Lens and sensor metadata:

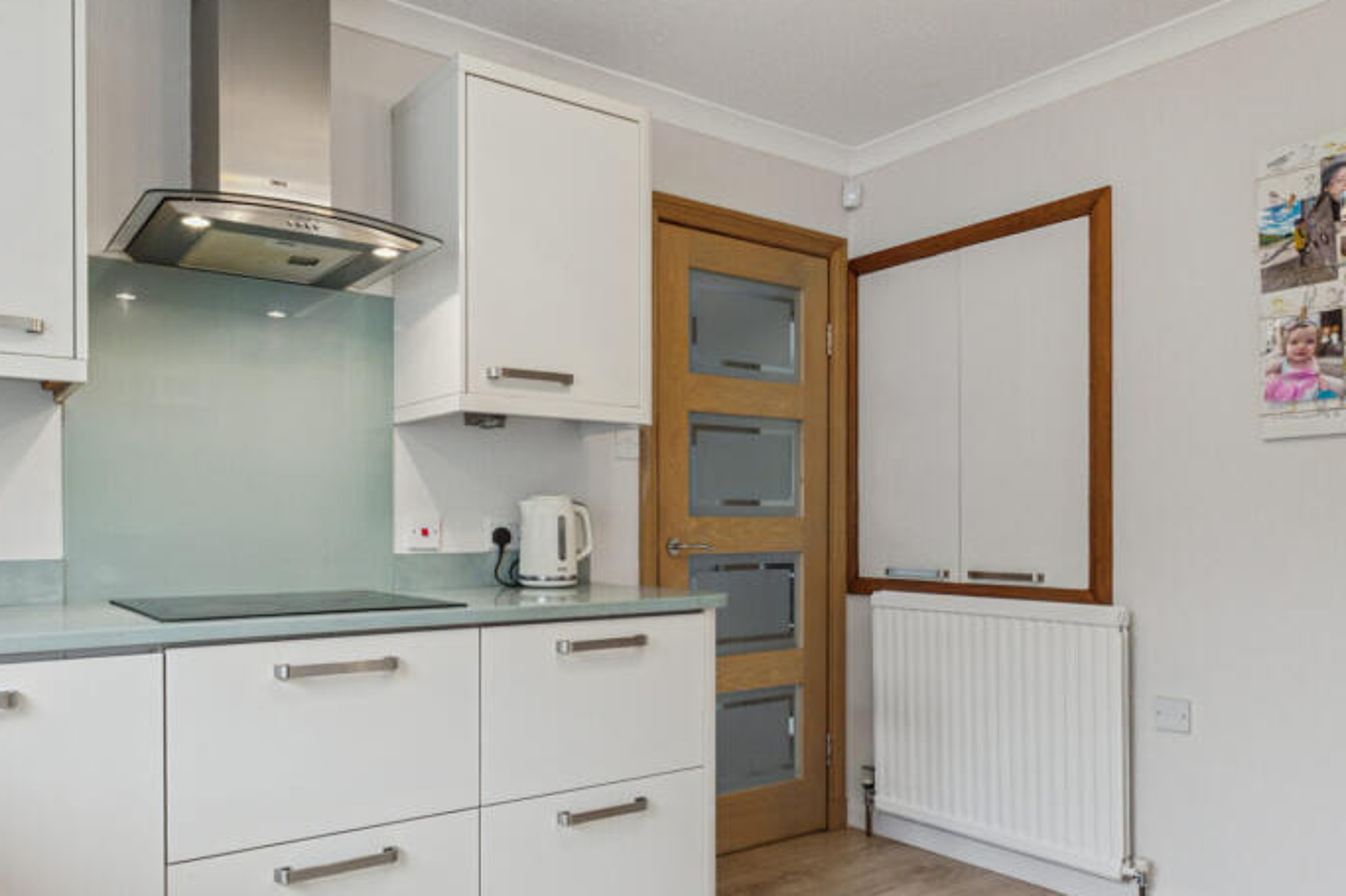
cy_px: 517
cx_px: 542
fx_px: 925
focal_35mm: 25
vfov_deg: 51.5
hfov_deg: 71.4
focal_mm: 11
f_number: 7.1
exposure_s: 1/50
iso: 500
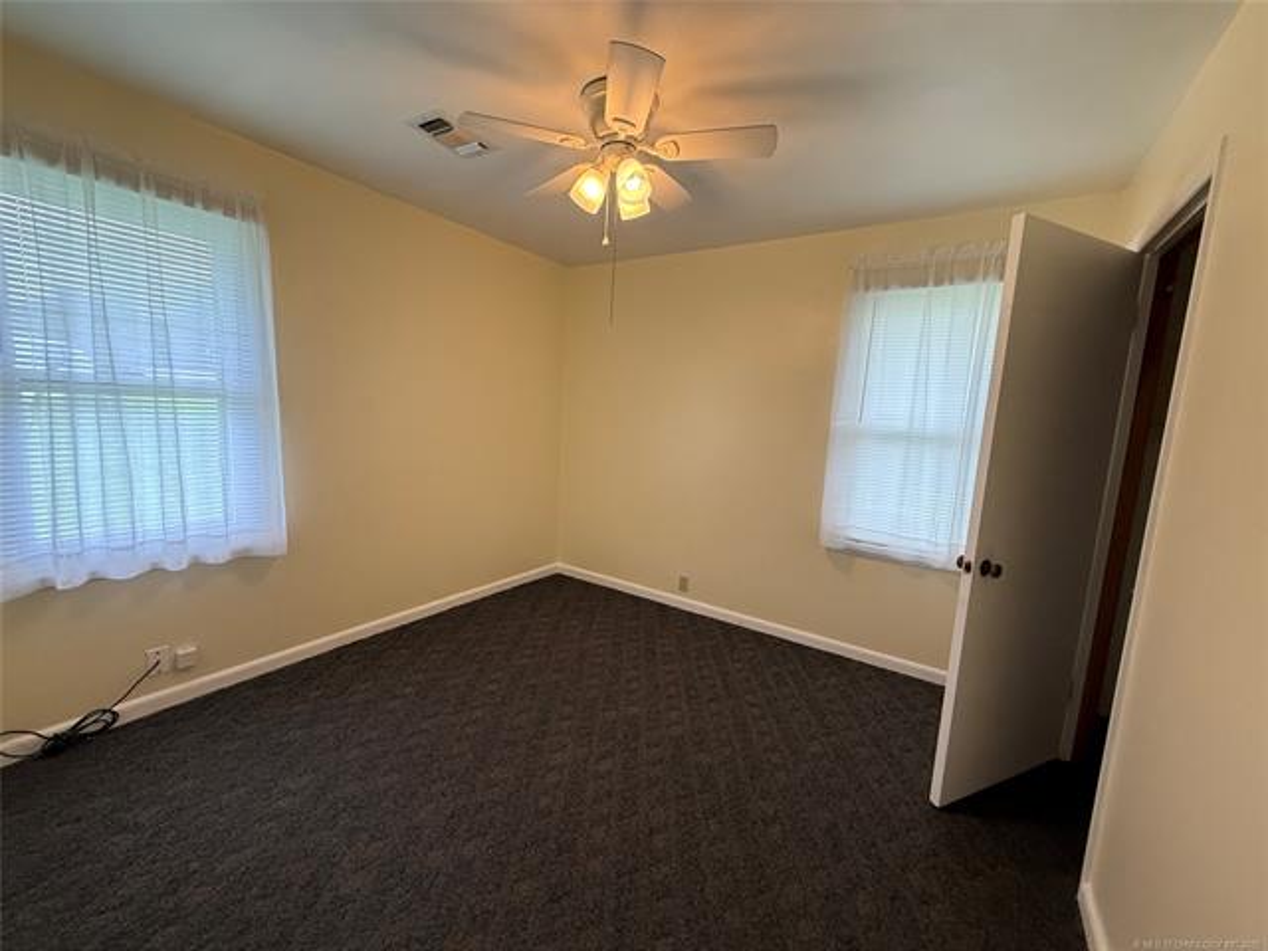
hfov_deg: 102.1
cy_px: 476
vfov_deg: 85.7
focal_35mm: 14
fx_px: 513
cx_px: 634
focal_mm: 2.22
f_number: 2.2
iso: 250
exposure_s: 1/120
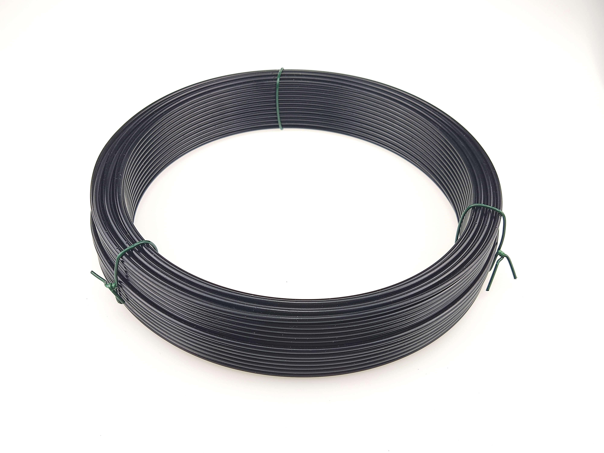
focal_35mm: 35
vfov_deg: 40.7
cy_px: 226
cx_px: 302
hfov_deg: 52.6
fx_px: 611
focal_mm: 4.71
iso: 59
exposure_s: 1/120
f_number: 1.79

### Task objective
From the first line to the last, repeat the entries exactly and leave out the pictures.

### Answer below
cy_px: 517
cx_px: 542
fx_px: 925
focal_35mm: 25
vfov_deg: 51.5
hfov_deg: 71.4
focal_mm: 11
f_number: 7.1
exposure_s: 1/50
iso: 500
hfov_deg: 102.1
cy_px: 476
vfov_deg: 85.7
focal_35mm: 14
fx_px: 513
cx_px: 634
focal_mm: 2.22
f_number: 2.2
iso: 250
exposure_s: 1/120
focal_35mm: 35
vfov_deg: 40.7
cy_px: 226
cx_px: 302
hfov_deg: 52.6
fx_px: 611
focal_mm: 4.71
iso: 59
exposure_s: 1/120
f_number: 1.79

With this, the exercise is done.